Newsday (New York)
Wednesday, April 13, 2005
Editorial:
Megapower rises in Asia; China-India bloc may have global clout
Alone, China and India always
had the potential of each becoming an economic megapower. But together, they
could create an even more formidable economic and political bloc that should
give the world pause. That's on the way to becoming a reality of deep concern to
the West.
On Monday, the two Asian giants
- accounting for a third of the world's population - signed a landmark accord to
create a "strategic partnership" in an effort to resolve their
long-running dispute over the Himalayan border and, more important, create the
world's largest "free trade" zone, boosting economic and diplomatic
cooperation between Beijing and New Delhi.
At the very least, this
astonishing development should be a wake-up call to Western powers, encouraging
the United States and the European Union to establish closer ties as a potential
trans-Atlantic trade bloc to counter the power of an Asian mercantile colossus.

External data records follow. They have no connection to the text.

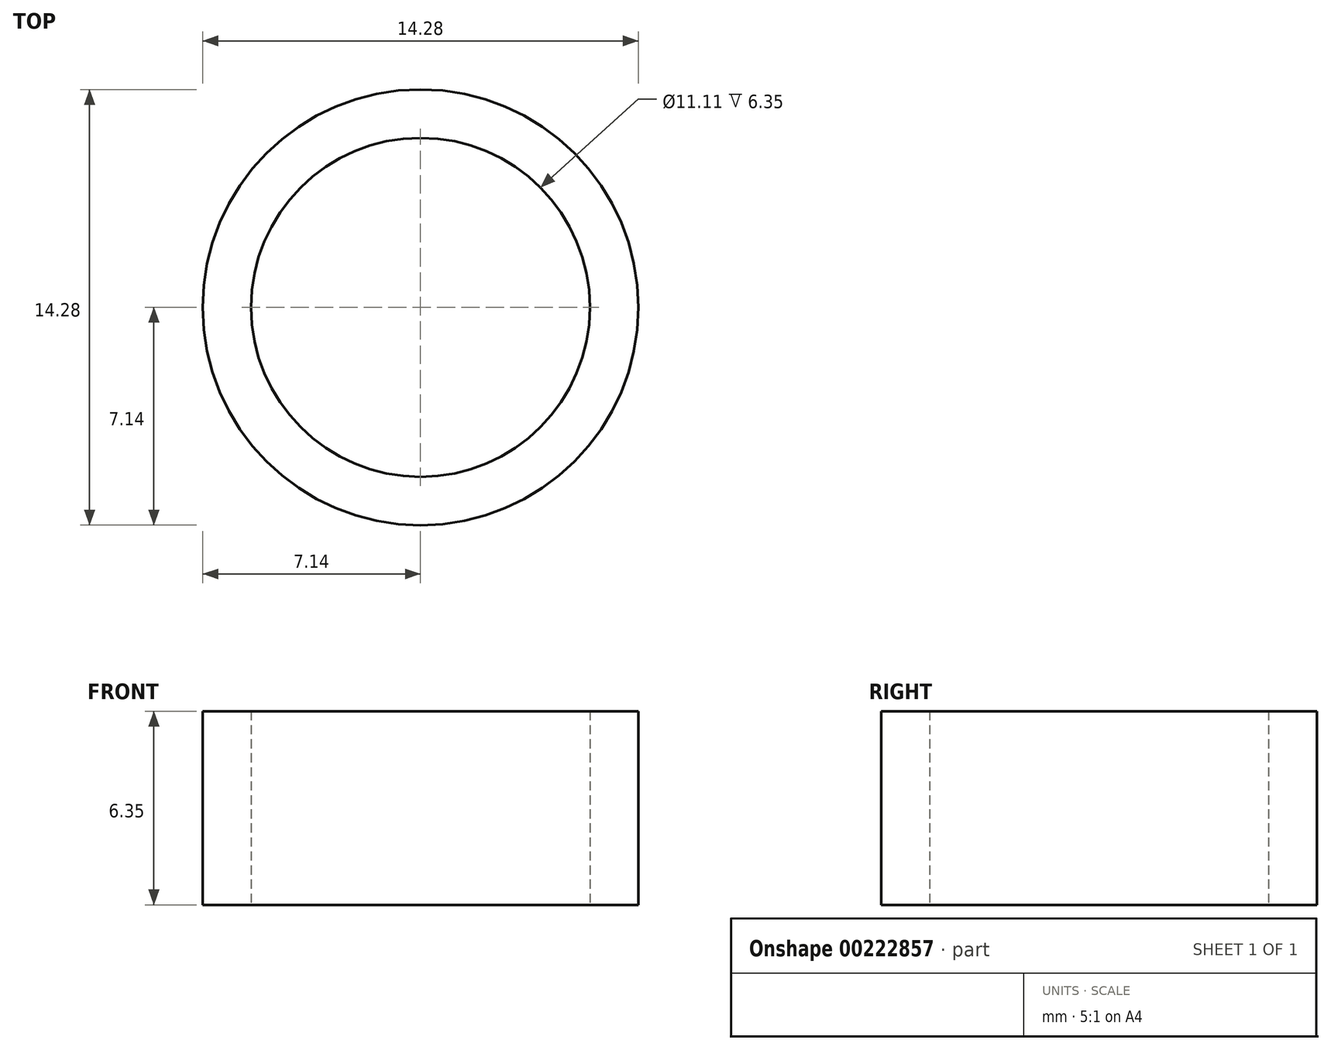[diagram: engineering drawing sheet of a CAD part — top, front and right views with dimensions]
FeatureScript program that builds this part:
annotation { "Feature Type Name" : "Feature", "Feature Type Description" : "" }
export const myFeature = defineFeature(function(context is Context, id is Id, definition is map)
    precondition{}
    {
        {
            var Q0;
            Q0=qCreatedBy(makeId("Top.planeOp"),FACE);
            var sketch = newSketch(context, id + "F0", { "sketchPlane" : qUnion([Q0])});
            skCircle(sketch, "E0", {"center": v(0, 0) * mm, "radius": 7.14 * mm});
            skCircle(sketch, "E1", {"center": v(0, 0) * mm, "radius": 5.56 * mm});
            skSolve(sketch);
        }
        {
            var Q0;
            Q0=qSketchRegion(id+"F0",true);
            extrude(context, id + "F1", {"entities" : qUnion([Q0]), "depth" : 6.35 * mm});
        }
    });
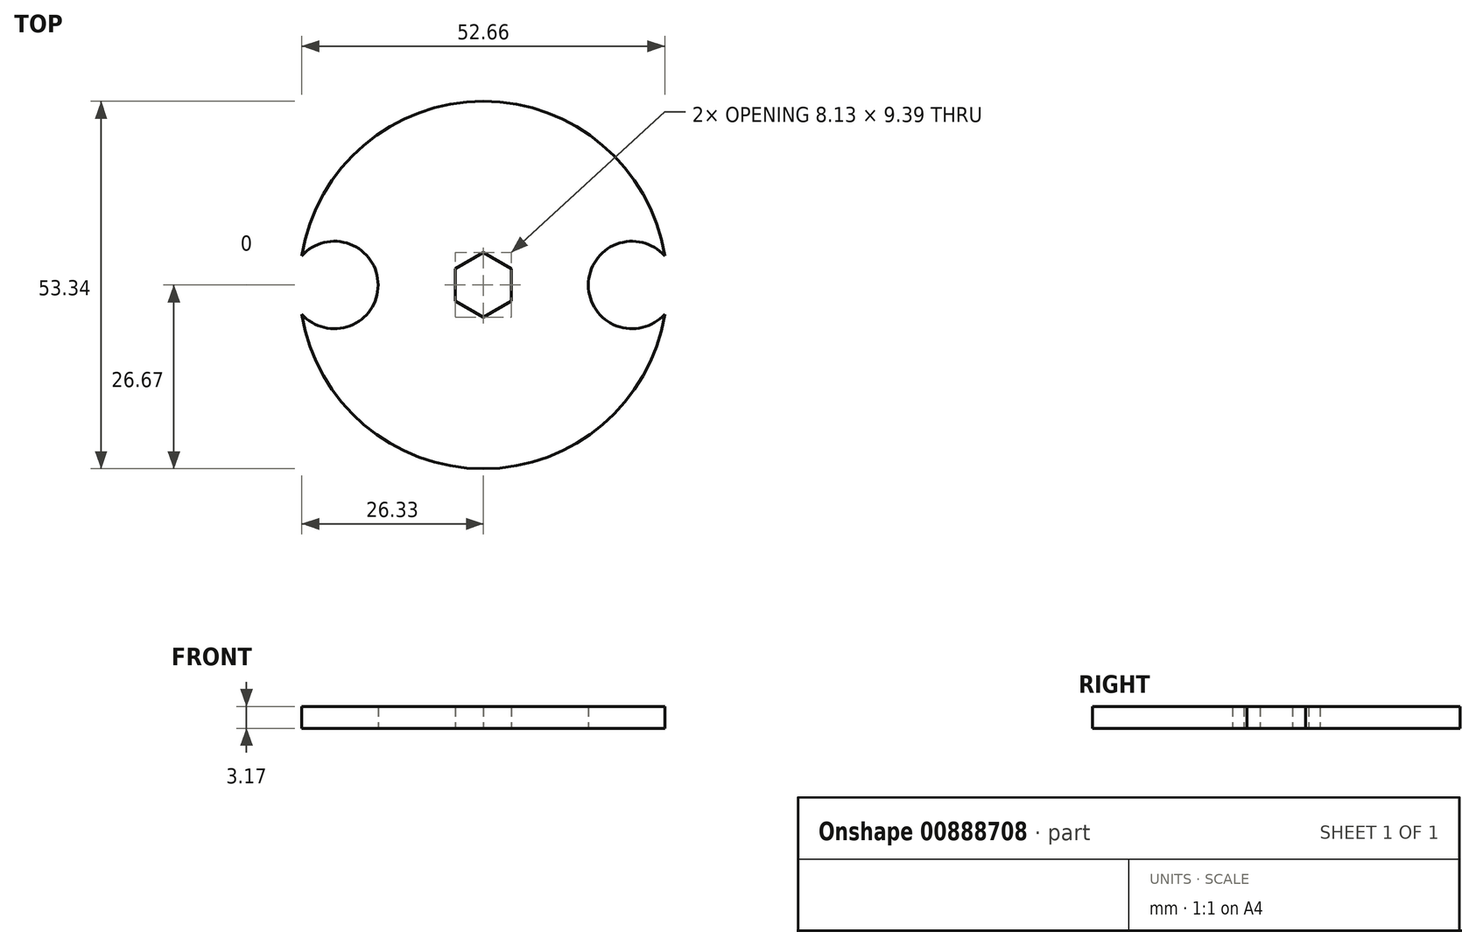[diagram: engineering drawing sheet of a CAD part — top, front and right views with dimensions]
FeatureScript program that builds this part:
annotation { "Feature Type Name" : "Feature", "Feature Type Description" : "" }
export const myFeature = defineFeature(function(context is Context, id is Id, definition is map)
    precondition{}
    {
        {
            var Q0;
            Q0=qCreatedBy(makeId("Top.planeOp"),FACE);
            var sketch = newSketch(context, id + "F0", { "sketchPlane" : qUnion([Q0])});
            skLineSegment(sketch, "E0.0", {"start": v(4.06, 2.35) * mm, "end": v(4.06, -2.35) * mm});
            skLineSegment(sketch, "E0.1", {"start": v(4.06, -2.35) * mm, "end": v(0, -4.7) * mm});
            skLineSegment(sketch, "E0.2", {"start": v(0, -4.7) * mm, "end": v(-4.06, -2.35) * mm});
            skLineSegment(sketch, "E0.3", {"start": v(-4.06, -2.35) * mm, "end": v(-4.06, 2.35) * mm});
            skLineSegment(sketch, "E0.4", {"start": v(-4.06, 2.35) * mm, "end": v(0, 4.7) * mm});
            skLineSegment(sketch, "E0.5", {"start": v(0, 4.7) * mm, "end": v(4.06, 2.35) * mm});
            skPoint(sketch, "E0.0.midPoint", {"position": v(4.06, 0) * mm});
            skArc(sketch, "E1", {"start": v(-26.33, -4.24) * mm, "mid": v(0, -26.67) * mm, "end": v(26.33, -4.24) * mm});
            skLineSegment(sketch, "E2", {"start": v(0, 4.7) * mm, "end": v(0, -4.7) * mm, "construction": true});
            skLineSegment(sketch, "E3", {"start": v(0, 0) * mm, "end": v(-26.67, 0.03) * mm, "construction": true});
            skLineSegment(sketch, "E4", {"start": v(-21.6, 0) * mm, "end": v(-21.57, -10.51) * mm, "construction": true});
            skPoint(sketch, "E5.0.midPoint", {"position": v(-17.25, -2.43) * mm});
            skArc(sketch, "E6.cCircle", {"start": v(-26.33, -4.24) * mm, "mid": v(-15.25, 0) * mm, "end": v(-26.33, 4.24) * mm});
            skArc(sketch, "E7", {"start": v(26.33, 4.24) * mm, "mid": v(15.25, 0) * mm, "end": v(26.33, -4.24) * mm});
            skArc(sketch, "E8.trimOffspring", {"start": v(26.33, 4.24) * mm, "mid": v(0, 26.67) * mm, "end": v(-26.33, 4.24) * mm});
            skArc(sketch, "E9.trimOffspring", {"start": v(-4.06, 0) * mm, "mid": v(-4.06, 0) * mm, "end": v(-4.06, 0) * mm, "construction": true});
            skSolve(sketch);
        }
        {
            var Q0;
            Q0 = qSketchRegion(id + "F0", true);
            extrude(context, id + "F1", {"entities" : qUnion([Q0]), "depth" : 3.17 * mm, "offsetDistance" : 25 * mm});
        }
    });
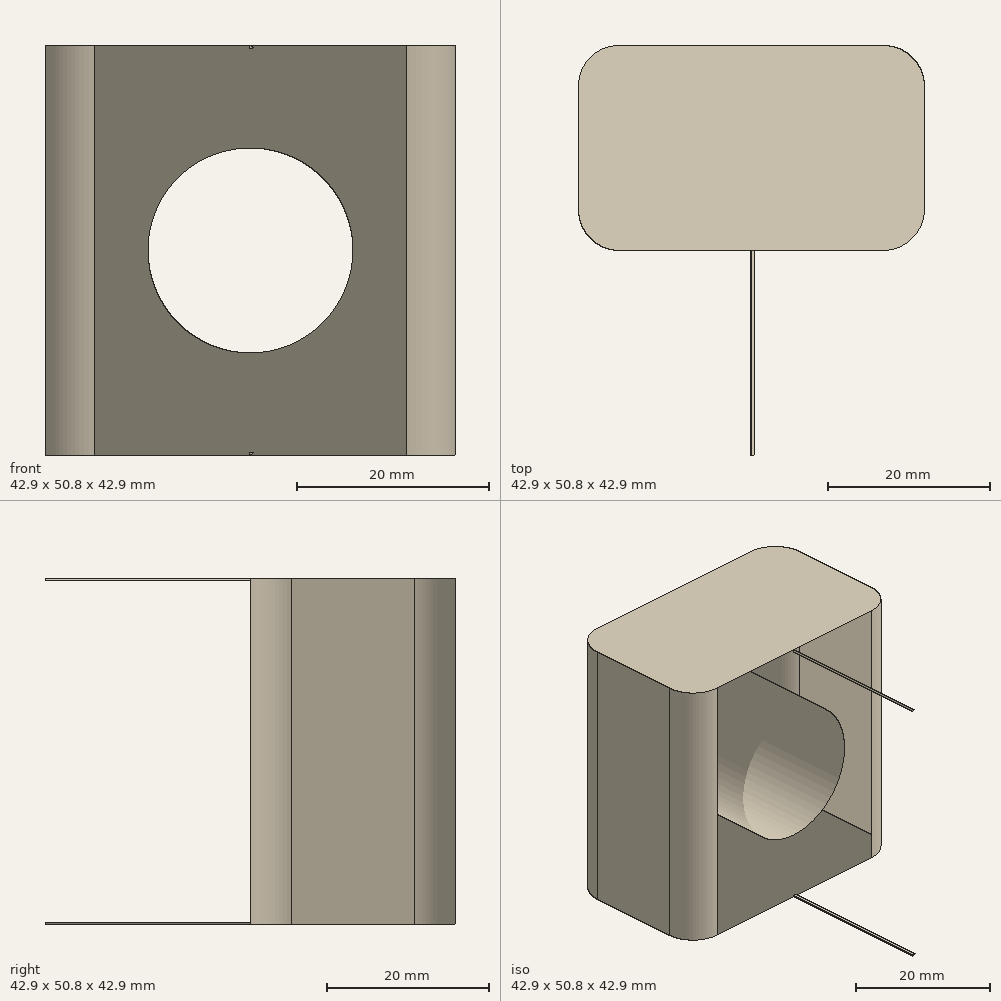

Whether or not this landmark
accord will work as well as both nations predict is open to speculation, even
skepticism, given the two nations' historical animosities and cultural
differences. But the bubbly optimism expressed by Indian and Chinese leaders on
signing the pact borders on the grandiose.
"India and China can
together reshape the world order," Indian Prime Minister Manmohan Singh
said after welcoming his Chinese counterpart, Premier Wen Jiabao, at India's
presidential palace. In a joint communique, the two leaders said that
India-China relations have now "acquired a global and strategic
character."
This is nothing less than a sea
change in the two nations' prickly relations, which have been marred by deep
distrust and the open sore of a dispute over their mountainous, largely unmarked
2,500-mile border. The two nations went to war over the disagreement in 1962.
But relations had soured even earlier when Tibet's spiritual leader, the Dalai
Lama, fled Chinese communist persecution and was given refuge in India to form a
government in exile with 15,000 of his followers.
If this week's agreement
results in a resolution of the two giants' political disputes and the forging of
the largest free trade zone in the world, the India-China pact could alter the
balance of economic and political power in Asia and beyond.